ANTONIO EDUARDO B. NACHURA
Associate Justice
TERESITA J. LEONARDO-DE CASTRO*
Associate Justice

DIOSDADO M. PERALTA
Associate Justice

A T T E S T A T I O N

I attest that the conclusions in the above Decision had been reached in consultation before the case was assigned to the writer of the opinion of the Court’s Division.

ANTONIO T. CARPIO
Associate Justice
Chairperson, Second Division

C E R T I F I C A T I O N

Pursuant to Section 13, Article VIII of the Constitution and the Division Chairperson’s Attestation, I certify that the conclusions in the above Decision had been reached in consultation before the case was assigned to the writer of the opinion of the Court’s Division.

RENATO C. CORONA
Chief Justice


Footnotes

* Designated as an additional member in lieu of Justice Roberto A. Abad, per Special Order No. 905 dated October 5, 2010.
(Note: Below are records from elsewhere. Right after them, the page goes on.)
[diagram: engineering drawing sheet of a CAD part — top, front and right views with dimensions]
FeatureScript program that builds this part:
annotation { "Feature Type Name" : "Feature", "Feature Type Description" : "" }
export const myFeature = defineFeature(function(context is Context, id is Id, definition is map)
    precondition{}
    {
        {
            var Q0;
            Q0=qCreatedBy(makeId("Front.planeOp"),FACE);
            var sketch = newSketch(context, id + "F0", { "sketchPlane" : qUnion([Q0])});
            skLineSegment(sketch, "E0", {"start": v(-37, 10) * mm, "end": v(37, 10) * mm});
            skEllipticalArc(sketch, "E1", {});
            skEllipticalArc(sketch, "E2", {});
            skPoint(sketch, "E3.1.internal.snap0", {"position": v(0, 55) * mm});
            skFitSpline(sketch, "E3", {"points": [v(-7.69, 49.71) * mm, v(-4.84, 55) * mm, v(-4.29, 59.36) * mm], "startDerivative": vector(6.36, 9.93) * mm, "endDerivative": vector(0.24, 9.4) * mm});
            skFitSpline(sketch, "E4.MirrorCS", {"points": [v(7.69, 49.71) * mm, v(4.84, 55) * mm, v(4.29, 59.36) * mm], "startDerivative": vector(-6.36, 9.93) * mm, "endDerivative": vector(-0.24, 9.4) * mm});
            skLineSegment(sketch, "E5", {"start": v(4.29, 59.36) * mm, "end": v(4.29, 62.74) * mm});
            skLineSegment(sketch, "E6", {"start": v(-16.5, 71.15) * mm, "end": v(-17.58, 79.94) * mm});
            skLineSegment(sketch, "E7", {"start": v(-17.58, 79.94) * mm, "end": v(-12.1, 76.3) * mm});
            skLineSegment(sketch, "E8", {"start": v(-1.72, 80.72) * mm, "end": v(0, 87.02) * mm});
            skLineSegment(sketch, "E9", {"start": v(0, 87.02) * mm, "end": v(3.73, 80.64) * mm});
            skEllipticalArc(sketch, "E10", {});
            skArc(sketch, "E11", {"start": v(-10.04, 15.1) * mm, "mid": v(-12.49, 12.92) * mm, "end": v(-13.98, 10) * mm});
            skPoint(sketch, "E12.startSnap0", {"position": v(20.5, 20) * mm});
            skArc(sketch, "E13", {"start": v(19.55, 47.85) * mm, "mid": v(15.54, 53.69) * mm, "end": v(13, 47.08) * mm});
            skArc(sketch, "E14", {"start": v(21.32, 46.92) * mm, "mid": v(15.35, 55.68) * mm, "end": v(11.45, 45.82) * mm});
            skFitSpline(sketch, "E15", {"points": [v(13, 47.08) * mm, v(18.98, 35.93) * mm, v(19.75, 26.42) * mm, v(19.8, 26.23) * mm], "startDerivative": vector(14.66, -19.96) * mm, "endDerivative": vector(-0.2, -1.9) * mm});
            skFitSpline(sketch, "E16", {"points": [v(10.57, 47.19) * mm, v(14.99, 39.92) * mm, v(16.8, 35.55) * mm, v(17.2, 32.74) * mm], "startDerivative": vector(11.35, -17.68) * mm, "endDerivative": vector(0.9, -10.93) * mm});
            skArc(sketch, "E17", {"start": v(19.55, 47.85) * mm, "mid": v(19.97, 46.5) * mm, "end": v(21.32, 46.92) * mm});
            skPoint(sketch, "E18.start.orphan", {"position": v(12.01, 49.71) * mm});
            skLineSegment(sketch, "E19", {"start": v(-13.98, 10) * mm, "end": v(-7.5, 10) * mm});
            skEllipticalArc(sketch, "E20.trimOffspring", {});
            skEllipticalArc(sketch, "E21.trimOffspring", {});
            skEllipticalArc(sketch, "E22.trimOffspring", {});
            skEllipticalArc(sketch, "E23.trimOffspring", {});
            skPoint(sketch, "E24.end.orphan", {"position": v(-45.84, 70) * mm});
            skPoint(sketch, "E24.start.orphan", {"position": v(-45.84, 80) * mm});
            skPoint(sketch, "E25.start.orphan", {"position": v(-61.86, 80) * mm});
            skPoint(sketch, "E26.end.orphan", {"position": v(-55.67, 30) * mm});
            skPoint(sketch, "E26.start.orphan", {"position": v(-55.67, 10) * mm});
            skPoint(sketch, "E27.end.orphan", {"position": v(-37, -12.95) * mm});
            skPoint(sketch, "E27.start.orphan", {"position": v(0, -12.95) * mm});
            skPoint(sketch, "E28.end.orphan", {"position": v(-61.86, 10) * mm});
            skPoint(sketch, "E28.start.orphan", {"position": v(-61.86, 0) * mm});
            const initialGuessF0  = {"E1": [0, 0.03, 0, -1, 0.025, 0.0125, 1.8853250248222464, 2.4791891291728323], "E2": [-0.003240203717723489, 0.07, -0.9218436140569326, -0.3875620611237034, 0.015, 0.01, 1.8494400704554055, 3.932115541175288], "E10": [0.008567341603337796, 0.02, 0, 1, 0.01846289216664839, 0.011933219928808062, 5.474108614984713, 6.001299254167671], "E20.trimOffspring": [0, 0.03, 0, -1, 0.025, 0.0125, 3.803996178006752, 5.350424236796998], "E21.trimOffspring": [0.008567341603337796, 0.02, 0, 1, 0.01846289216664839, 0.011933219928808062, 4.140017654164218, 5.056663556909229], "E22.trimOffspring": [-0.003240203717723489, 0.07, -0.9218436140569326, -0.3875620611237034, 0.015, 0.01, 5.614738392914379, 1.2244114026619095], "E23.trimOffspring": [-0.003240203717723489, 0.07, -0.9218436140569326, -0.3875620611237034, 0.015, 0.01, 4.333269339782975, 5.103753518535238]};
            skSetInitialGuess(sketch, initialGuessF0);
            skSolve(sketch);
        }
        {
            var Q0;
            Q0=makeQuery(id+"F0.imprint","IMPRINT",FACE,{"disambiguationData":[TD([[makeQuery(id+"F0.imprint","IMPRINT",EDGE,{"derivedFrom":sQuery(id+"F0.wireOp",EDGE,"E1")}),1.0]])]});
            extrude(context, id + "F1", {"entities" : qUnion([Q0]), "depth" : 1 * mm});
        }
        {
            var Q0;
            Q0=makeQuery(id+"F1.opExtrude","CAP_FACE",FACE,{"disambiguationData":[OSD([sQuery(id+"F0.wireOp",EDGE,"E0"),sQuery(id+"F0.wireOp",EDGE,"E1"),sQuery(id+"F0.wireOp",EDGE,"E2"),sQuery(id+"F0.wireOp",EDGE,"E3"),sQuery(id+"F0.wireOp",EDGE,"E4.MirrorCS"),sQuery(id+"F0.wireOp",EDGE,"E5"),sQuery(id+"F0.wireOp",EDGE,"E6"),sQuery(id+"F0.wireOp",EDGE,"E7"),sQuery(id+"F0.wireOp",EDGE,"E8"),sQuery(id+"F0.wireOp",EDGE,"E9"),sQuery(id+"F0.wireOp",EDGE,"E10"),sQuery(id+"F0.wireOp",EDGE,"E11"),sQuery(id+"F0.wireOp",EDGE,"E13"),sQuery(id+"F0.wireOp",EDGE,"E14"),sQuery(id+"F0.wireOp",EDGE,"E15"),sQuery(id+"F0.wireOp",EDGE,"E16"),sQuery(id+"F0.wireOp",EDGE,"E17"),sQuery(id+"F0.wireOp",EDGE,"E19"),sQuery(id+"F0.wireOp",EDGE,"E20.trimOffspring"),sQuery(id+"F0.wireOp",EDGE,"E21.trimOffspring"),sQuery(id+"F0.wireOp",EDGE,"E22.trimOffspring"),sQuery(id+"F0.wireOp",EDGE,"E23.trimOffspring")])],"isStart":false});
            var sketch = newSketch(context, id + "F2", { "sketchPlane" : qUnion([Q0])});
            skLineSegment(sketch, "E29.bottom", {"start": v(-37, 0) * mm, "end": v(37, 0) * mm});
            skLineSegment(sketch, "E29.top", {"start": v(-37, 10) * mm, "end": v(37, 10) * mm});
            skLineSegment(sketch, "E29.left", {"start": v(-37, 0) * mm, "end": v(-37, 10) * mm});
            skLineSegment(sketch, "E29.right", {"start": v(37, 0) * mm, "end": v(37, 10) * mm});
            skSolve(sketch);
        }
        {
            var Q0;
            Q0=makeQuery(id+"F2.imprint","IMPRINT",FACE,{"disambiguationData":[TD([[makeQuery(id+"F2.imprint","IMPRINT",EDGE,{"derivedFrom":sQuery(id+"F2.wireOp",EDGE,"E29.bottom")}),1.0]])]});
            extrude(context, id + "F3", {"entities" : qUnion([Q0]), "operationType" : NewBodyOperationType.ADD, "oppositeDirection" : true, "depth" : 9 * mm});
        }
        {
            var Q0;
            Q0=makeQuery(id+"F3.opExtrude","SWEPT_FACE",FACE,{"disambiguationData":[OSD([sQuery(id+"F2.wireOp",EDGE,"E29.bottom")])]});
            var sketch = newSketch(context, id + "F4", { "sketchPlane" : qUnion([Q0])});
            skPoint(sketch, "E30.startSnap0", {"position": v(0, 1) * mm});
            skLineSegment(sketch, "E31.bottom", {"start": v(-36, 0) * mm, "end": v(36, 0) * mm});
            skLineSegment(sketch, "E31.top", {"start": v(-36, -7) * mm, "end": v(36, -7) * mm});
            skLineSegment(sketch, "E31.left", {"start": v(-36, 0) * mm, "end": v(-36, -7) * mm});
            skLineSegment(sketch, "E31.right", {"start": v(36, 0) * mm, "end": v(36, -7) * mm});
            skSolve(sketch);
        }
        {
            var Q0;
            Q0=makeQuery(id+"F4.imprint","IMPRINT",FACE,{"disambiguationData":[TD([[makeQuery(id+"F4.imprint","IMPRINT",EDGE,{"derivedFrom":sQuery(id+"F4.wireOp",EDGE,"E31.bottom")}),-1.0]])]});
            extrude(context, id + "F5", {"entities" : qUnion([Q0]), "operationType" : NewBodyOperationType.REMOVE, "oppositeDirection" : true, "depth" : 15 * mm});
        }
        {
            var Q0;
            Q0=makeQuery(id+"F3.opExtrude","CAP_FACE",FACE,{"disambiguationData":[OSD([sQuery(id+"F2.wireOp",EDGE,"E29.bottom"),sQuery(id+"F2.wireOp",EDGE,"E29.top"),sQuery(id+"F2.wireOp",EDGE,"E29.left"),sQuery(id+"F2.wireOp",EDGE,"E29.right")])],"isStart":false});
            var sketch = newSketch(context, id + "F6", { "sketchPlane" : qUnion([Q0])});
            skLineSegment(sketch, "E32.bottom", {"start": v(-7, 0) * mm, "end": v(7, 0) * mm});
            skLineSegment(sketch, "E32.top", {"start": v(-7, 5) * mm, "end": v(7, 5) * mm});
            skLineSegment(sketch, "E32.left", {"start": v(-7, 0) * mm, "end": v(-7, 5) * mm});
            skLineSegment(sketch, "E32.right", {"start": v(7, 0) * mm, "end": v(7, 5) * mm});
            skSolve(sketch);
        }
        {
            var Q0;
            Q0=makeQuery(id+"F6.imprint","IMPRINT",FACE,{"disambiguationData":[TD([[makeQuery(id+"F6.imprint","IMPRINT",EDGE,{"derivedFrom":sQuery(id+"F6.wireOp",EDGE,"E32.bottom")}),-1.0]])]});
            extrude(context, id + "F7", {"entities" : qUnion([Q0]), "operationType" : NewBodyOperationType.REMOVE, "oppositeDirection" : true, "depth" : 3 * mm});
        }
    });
1 Rollo, pp. 8-12. Penned by RTC Judge Franco T. Falcon.

2 Records, pp. 11-13.

3 Id.

4 Id. at 60-61.

5 Id. at 60. See also Records, p. 17.

6 Id. at 62-63.

7 Id. at 64.

8 Id. at 65.

9 Id. at 66-67.

10 Id. at 68-69.

11 Id. at 70-79.

12 Id. at 92-101.

13 Id. at 102.

14 Id. at 45-49.

15 Id. at 12.

16 Id. at 26-27.

17 Security Pacific Assurance Corporation v. Hon. Tria-Infante, 505 Phil. 609, 620 (2005).

18 Philippine Bank of Communications v. Lim, 495 Phil. 645, 651 (2005).

19 G.R. No. 147561, June 22, 2006, 492 SCRA 179, 190.

20 G.R. No. 80201, November 20, 1990, 191 SCRA 493, 495-496.

21 Intra-Strata Assurance Corporation v. Republic, G.R. No. 156571, July 9, 2008, 557 SCRA 363, 375-376.

22 Art. 1217 reads in part: Payment made by one of the solidary debtors extinguishes the obligation. If two or more solidary debtors offer to pay, the creditor may choose which offer to accept.

He who made payment may claim from his co-debtors only on the share which corresponds to each, with the interest for the payment already made. If the payment is made before the debt is due, no interest for the intervening period may be demanded.